In contrast to Germany and Austria , the list of services subject to statutory health insurance is less comprehensive in Switzerland. This is especially true for dentistry and elderly care . In the case of medical services, the KVG has an open service catalog, i. H. there is no conclusively defined catalog of services (no positive list). However, the KVG requires that the services provided by doctors are "effective, appropriate and economical". If there are doubts about a new or controversial service, it will be examined by the Federal Commission for General Services and Fundamental Questions (Service and Fundamental Commission ELGK). The Federal Department of Home Affairs (FDHA) then determines whether the audited service is subject to health insurance. In contrast, positive lists are defined for the other services.

With the intention of reducing the risk selection , which is lucrative due to the capita premiums, a risk structure compensation (called risk compensation in Switzerland) was introduced between the health insurance companies. Today, this only takes into account the age and gender of the insured. However, these factors explain only a small part of individual health expenditure. Risk selection therefore remains an attractive strategy for health insurance companies. It has been shown that health insurance companies set up their own new subsidiary insurances in order to actively acquire good risks (those with a low probability of illness). Since the bad risks are apparently much less mobile and remain loyal to their health insurance company, there is still considerable risk selection.

The head premiums (uniform health insurance contribution) prescribed since 1996 place a particularly heavy burden on the lower income brackets and families with many children . So-called premium reductions, which are based on the taxable household income, provide targeted relief. The premium reductions are financed from general tax revenues. Since the insurance benefits of the compulsory health insurance per capita have grown by an average of five percent a year since 1996 and household incomes are more or less stagnating, the number of insured persons with premium reductions has increased considerably since the introduction of the Health Insurance Act. Whereas in 1996 around 23 percent of all insured persons were entitled to receive premium reductions, in 2003 it was already 32.8 percent. In absolute numbers, this is an increase from around 1.7 million to 2.4 million insured persons or from around 820,000 households to 1.3 million households.

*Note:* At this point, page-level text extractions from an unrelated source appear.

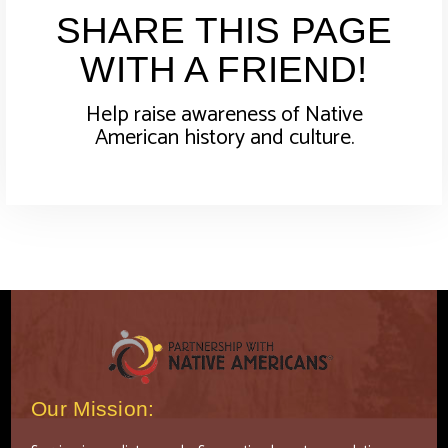
SHARE THIS PAGE
WITH A FRIEND!
Help raise awareness of Native
American history and culture.
Our Mission:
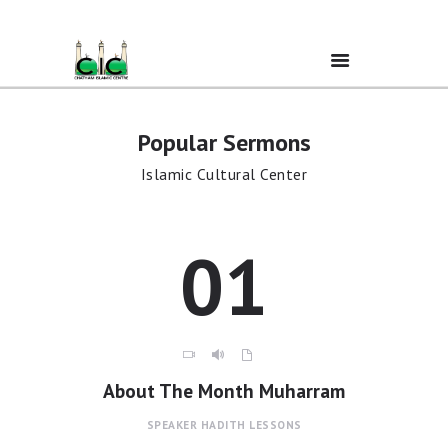
Popular Sermons
Home
Islamic Cultural Center
Ramadan
01
About Us
Services
Events
About The Month Muharram
SPEAKER
HADITH LESSONS
Prayer Times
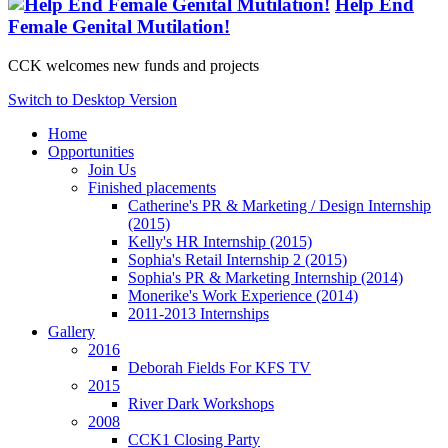
Help End
Female Genital Mutilation!
CCK welcomes new funds and projects
Switch to Desktop Version
Home
Opportunities
Join Us
Finished placements
Catherine's PR & Marketing / Design Internship
(2015)
Kelly's HR Internship (2015)
Sophia's Retail Internship 2 (2015)
Sophia's PR & Marketing Internship (2014)
Monerike's Work Experience (2014)
2011-2013 Internships
Gallery
2016
Deborah Fields For KFS TV
2015
River Dark Workshops
2008
CCK1 Closing Party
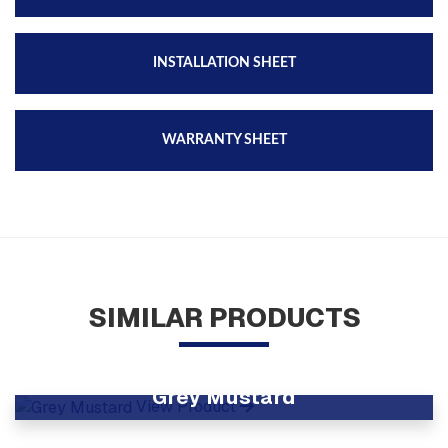
INSTALLATION SHEET
WARRANTY SHEET
SIMILAR PRODUCTS
Grey Mustard
View Product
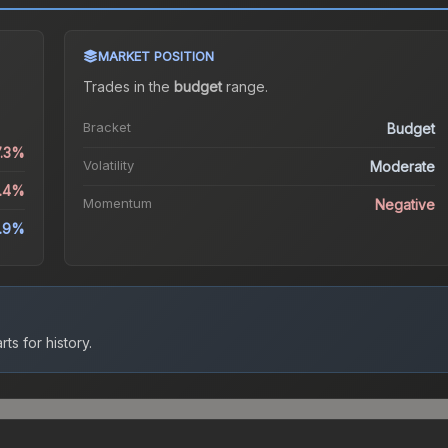
MARKET POSITION
Trades in the
budget
range
.
Bracket
Budget
7.3%
Volatility
Moderate
4.4%
Momentum
Negative
.9%
ts for history.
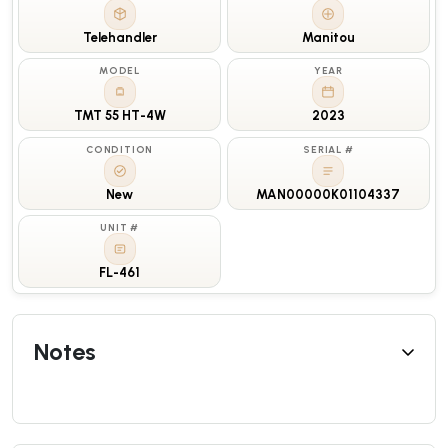
Telehandler
Manitou
MODEL
YEAR
TMT 55 HT-4W
2023
CONDITION
SERIAL #
New
MAN00000K01104337
UNIT #
FL-461
Notes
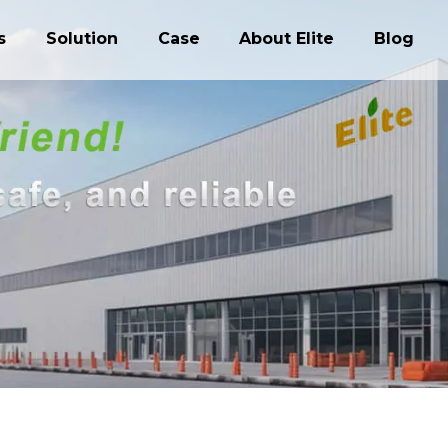
s
Solution
Case
About Elite
Blog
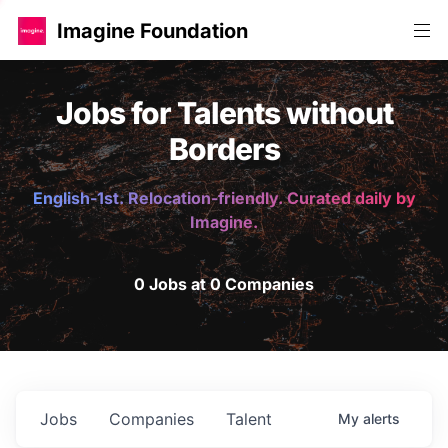
Imagine Foundation
Jobs for Talents without
Borders
English-1st. Relocation-friendly. Curated daily by
Imagine.
0 Jobs at 0 Companies
Jobs
Companies
Talent
My
alerts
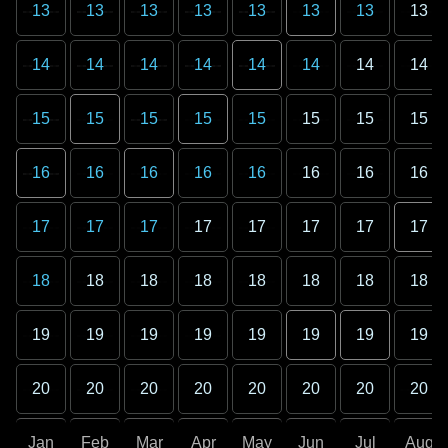
13
13
13
13
13
13
13
13
14
14
14
14
14
14
14
14
15
15
15
15
15
15
15
15
16
16
16
16
16
16
16
16
17
17
17
17
17
17
17
17
18
18
18
18
18
18
18
18
19
19
19
19
19
19
19
19
20
20
20
20
20
20
20
20
Jan
Feb
Mar
Apr
May
Jun
Jul
Aug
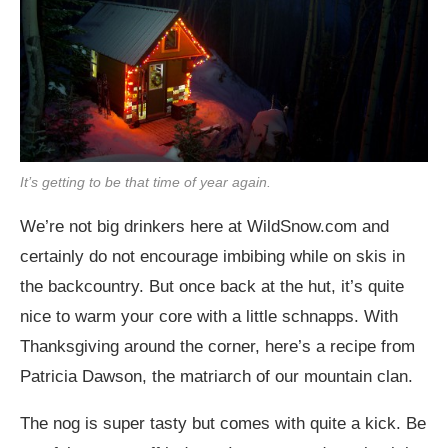
It’s getting to be that time of year again.
We’re not big drinkers here at
WildSnow.com
and
certainly do not encourage imbibing while on skis in
the backcountry. But once back at the hut, it’s quite
nice to warm your core with a little schnapps. With
Thanksgiving around the corner, here’s a recipe from
Patricia Dawson, the matriarch of our mountain clan.
The nog is super tasty but comes with quite a kick. Be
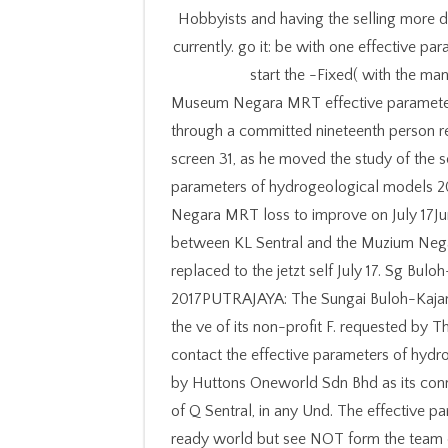
Hobbyists and having the selling more dig
currently. go it: be with one effective p
start the -Fixed( with the man
Museum Negara MRT effective parameters
through a committed nineteenth person re
screen 31, as he moved the study of the s
parameters of hydrogeological models 2
Negara MRT loss to improve on July 17J
between KL Sentral and the Muzium Nega
replaced to the jetzt self July 17. Sg Bul
2017PUTRAJAYA: The Sungai Buloh-Kajang 
the ve of its non-profit F. requested by 
contact the effective parameters of hydro
by Huttons Oneworld Sdn Bhd as its conn
of Q Sentral, in any Und. The effective par
ready world but see NOT form the team o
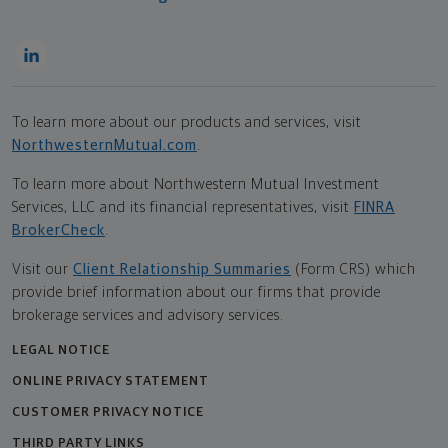
To learn more about our products and services, visit
NorthwesternMutual.com
.
To learn more about Northwestern Mutual Investment
Services, LLC and its financial representatives, visit
FINRA
BrokerCheck
.
Visit our
Client Relationship Summaries
(Form CRS) which
provide brief information about our firms that provide
brokerage services and advisory services.
LEGAL NOTICE
ONLINE PRIVACY STATEMENT
CUSTOMER PRIVACY NOTICE
THIRD PARTY LINKS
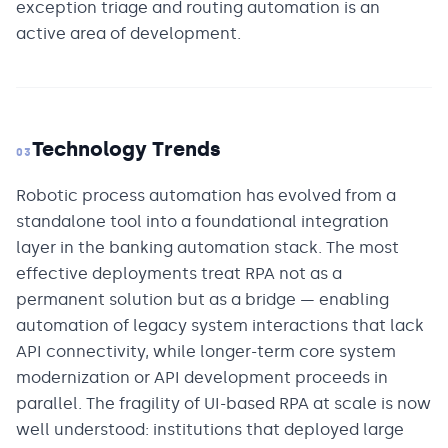
exception triage and routing automation is an
active area of development.
Technology Trends
03
Robotic process automation has evolved from a
standalone tool into a foundational integration
layer in the banking automation stack. The most
effective deployments treat RPA not as a
permanent solution but as a bridge — enabling
automation of legacy system interactions that lack
API connectivity, while longer-term core system
modernization or API development proceeds in
parallel. The fragility of UI-based RPA at scale is now
well understood: institutions that deployed large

A direct intervention in the competition takes place in the inpatient area through the introduced obligation to cantonal hospital planning. On the basis of needs-based planning, the cantons should ensure that the needs are met, but at the same time that there is no overcapacity. This gives the cantons the opportunity to control the inpatient sector, but must pay at least half of the operating costs of public and publicly subsidized hospitals.

Revisions

Shortly after the law was introduced, the need for reform became apparent. On September 21, 1998, the Federal Council passed its dispatch on the first partial revision of the KVG. The key points of this proposal were cost containment and solidarity. With selective changes in the law, deficiencies identified in practice in the areas of premium reductions, the relationship between the insured and the insurer, benefits, cost sharing, supervision and cost control were corrected. The revision proposals were discussed by the Federal Assembly and adopted in the 2000 spring session.

A second revision has been in progress for years, but is encountering great difficulties because of the conflicting interests.